Real gross domestic product (GDP) increased 2.7 percent in the third quarter of 2012 after increasing 1.3 percent in the second quarter, according to estimates released today by the Bureau of Economic Analysis. The third-quarter growth rate was revised up 0.7 percentage point from the advance estimate released in October.
Real GDP third-quarter highlights
The acceleration in third-quarter growth was mainly driven by a rebound in inventory investment. Nonfarm inventory investment turned up. In contrast, farm inventory investment declined more than in the second quarter, reflecting the drought in the Midwest.
In addition, consumer spending on durable goods turned up, notably on motor vehicles and parts. Federal government spending on national defense turned up. And residential housing accelerated, as investment in single-family structures picked up.
Offsetting these contributions to real economic growth, consumer spending on services slowed, and business investment turned down, as spending on equipment and software and on nonresidential structures declined.
Revisions to GDP
The upward revision to real GDP growth in the third quarter of 2012 mainly reflected a large upward revision to private inventory investment, mostly in manufacturing and wholesale trade. In addition, goods exports was revised up, partly reflecting a revision to industrial supplies and materials. In contrast, consumer spending on both goods and services was revised down. Business investment was also revised down, reflecting a revision to equipment and software.

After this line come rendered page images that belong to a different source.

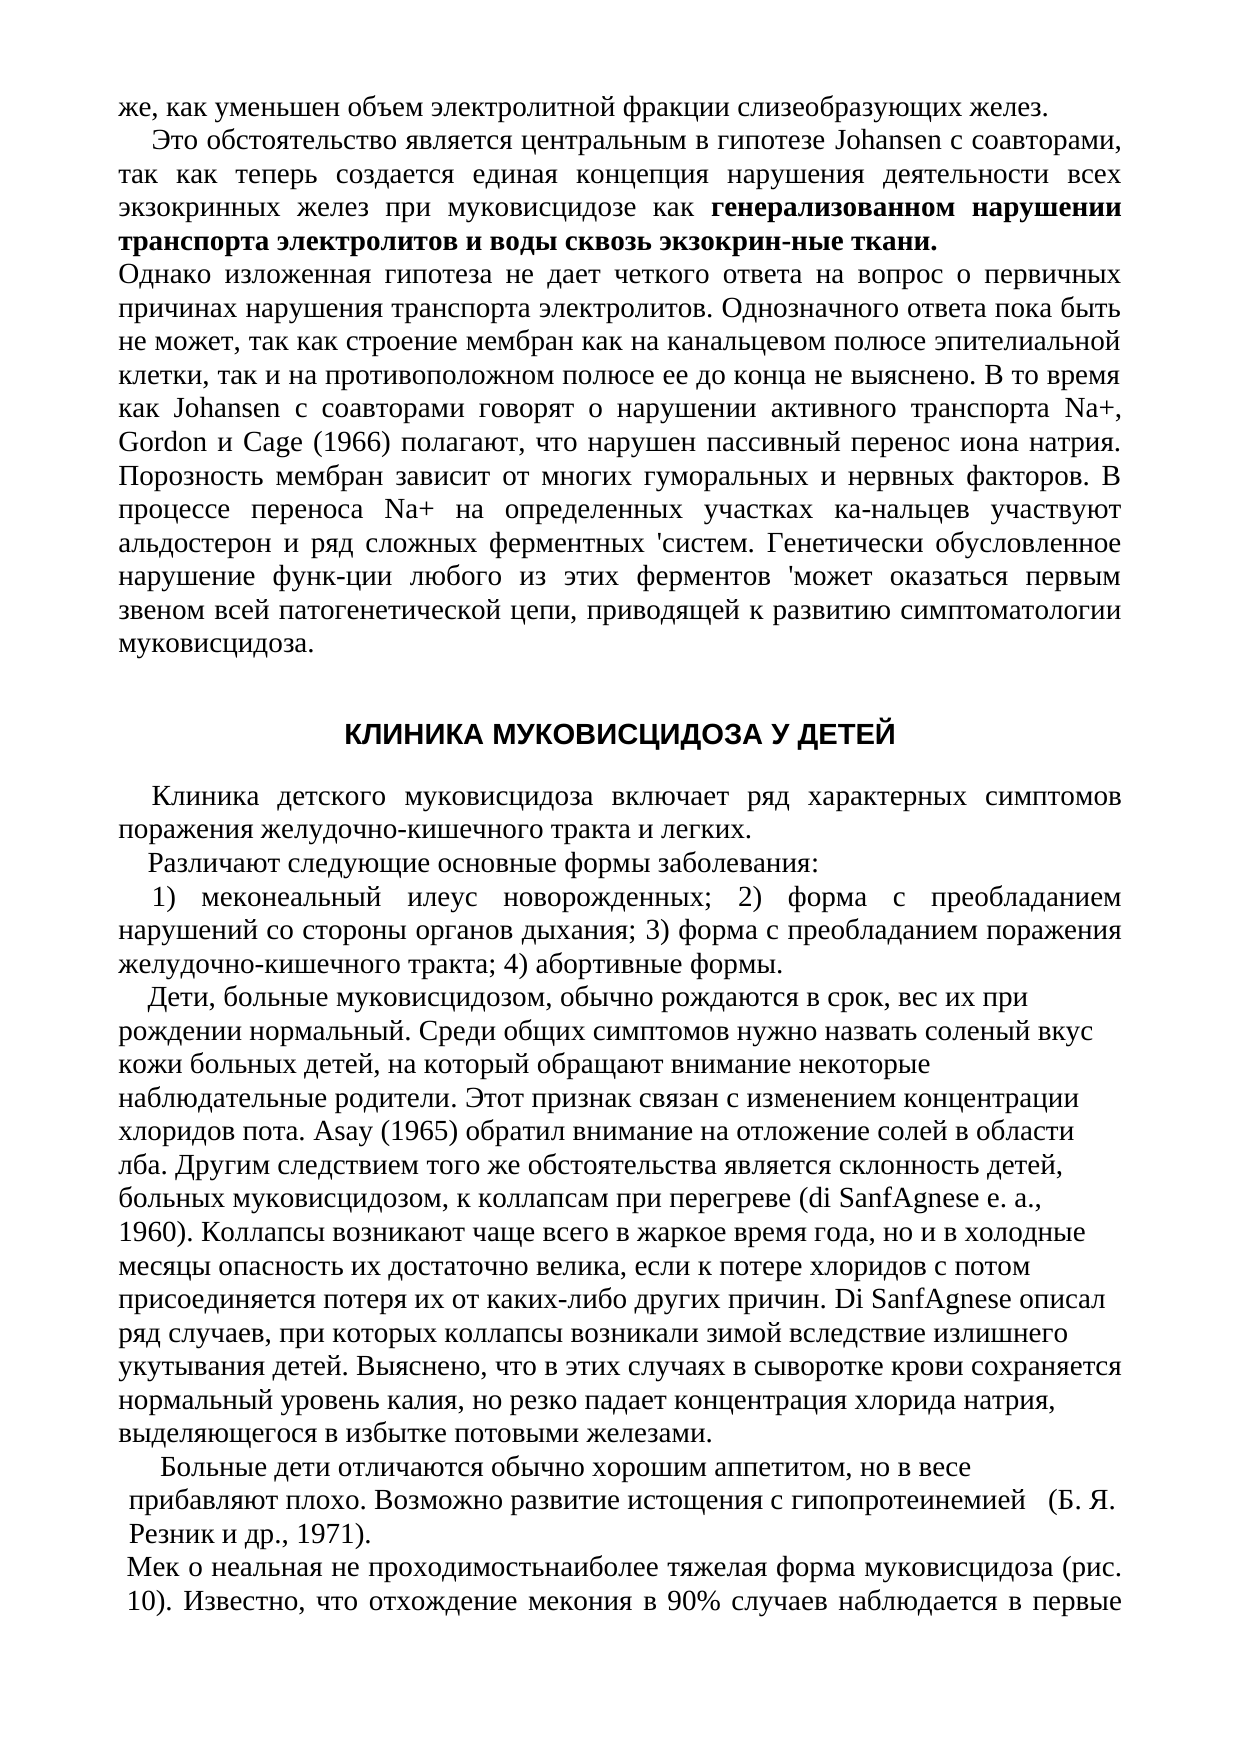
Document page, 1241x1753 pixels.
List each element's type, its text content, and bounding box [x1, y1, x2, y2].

text Различают следующие основные формы заболевания: [118, 845, 1122, 879]
subtitle КЛИНИКА МУКОВИСЦИДОЗА У ДЕТЕЙ [118, 717, 1122, 751]
text Клиника детского муковисцидоза включает ряд характерных симптомов поражения желудочно-кишечного тракта и легких. [118, 778, 1122, 845]
text 1) меконеальный илеус новорожденных; 2) форма с преобладанием нарушений со стороны органов дыхания; 3) форма с преобладанием поражения желудочно-кишечного тракта; 4) абортивные формы. [118, 879, 1122, 979]
text Однако изложенная гипотеза не дает четкого ответа на вопрос о первичных причинах нарушения транспорта электролитов. Однозначного ответа пока быть не может, так как строение мембран как на канальцевом полюсе эпителиальной клетки, так и на противоположном полюсе ее до конца не выяснено. В то время как Johansen с соавторами говорят о нарушении активного транспорта Na+, Gordon и Cage (1966) полагают, что нарушен пассивный перенос иона натрия. Порозность мембран зависит от многих гуморальных и нервных факторов. В процессе переноса Na+ на определенных участках ка-нальцев участвуют альдостерон и ряд сложных ферментных 'систем. Генетически обусловленное нарушение функ-ции любого из этих ферментов 'может оказаться первым звеном всей патогенетической цепи, приводящей к развитию симптоматологии муковисцидоза. [118, 256, 1122, 659]
text Дети, больные муковисцидозом, обычно рождаются в срок, вес их при рождении нормальный. Среди общих симптомов нужно назвать соленый вкус кожи больных детей, на который обращают внимание некоторые наблюдательные родители. Этот признак связан с изменением концентрации хлоридов пота. Asay (1965) обратил внимание на отложение солей в области лба. Другим следствием того же обстоятельства является склонность детей, больных муковисцидозом, к коллапсам при перегреве (di SanfAgnese е. а., 1960). Коллапсы возникают чаще всего в жаркое время года, но и в холодные месяцы опасность их достаточно велика, если к потере хлоридов с потом присоединяется потеря их от каких-либо других причин. Di SanfAgnese описал ряд случаев, при которых коллапсы возникали зимой вследствие излишнего укутывания детей. Выяснено, что в этих случаях в сыворотке крови сохраняется нормальный уровень калия, но резко падает концентрация хлорида натрия, выделяющегося в избытке потовыми железами. [118, 979, 1122, 1449]
text Это обстоятельство является центральным в гипотезе Johansen с соавторами, так как теперь создается единая концепция нарушения деятельности всех экзокринных желез при муковисцидозе как генерализованном нарушении транспорта электролитов и воды сквозь экзокрин-ные ткани. [118, 122, 1122, 256]
text Больные дети отличаются обычно хорошим аппетитом, но в весе прибавляют плохо. Возможно развитие истощения с гипопротеинемией (Б. Я. Резник и др., 1971). [128, 1449, 1123, 1549]
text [126, 1549, 1122, 1617]
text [118, 89, 1122, 122]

For more information, see the technical note.
BEA released its preliminary estimate of third-quarter corporate profits. Profits accelerated in the third quarter, rising 3.5 percent at a quarterly rate after rising 1.1 percent in the second quarter.
Profits of financial corporations rose 18.3 percent, while profits of nonfinancial corporations fell 0.1 percent. Profits from the rest of the world decreased 0.6 percent.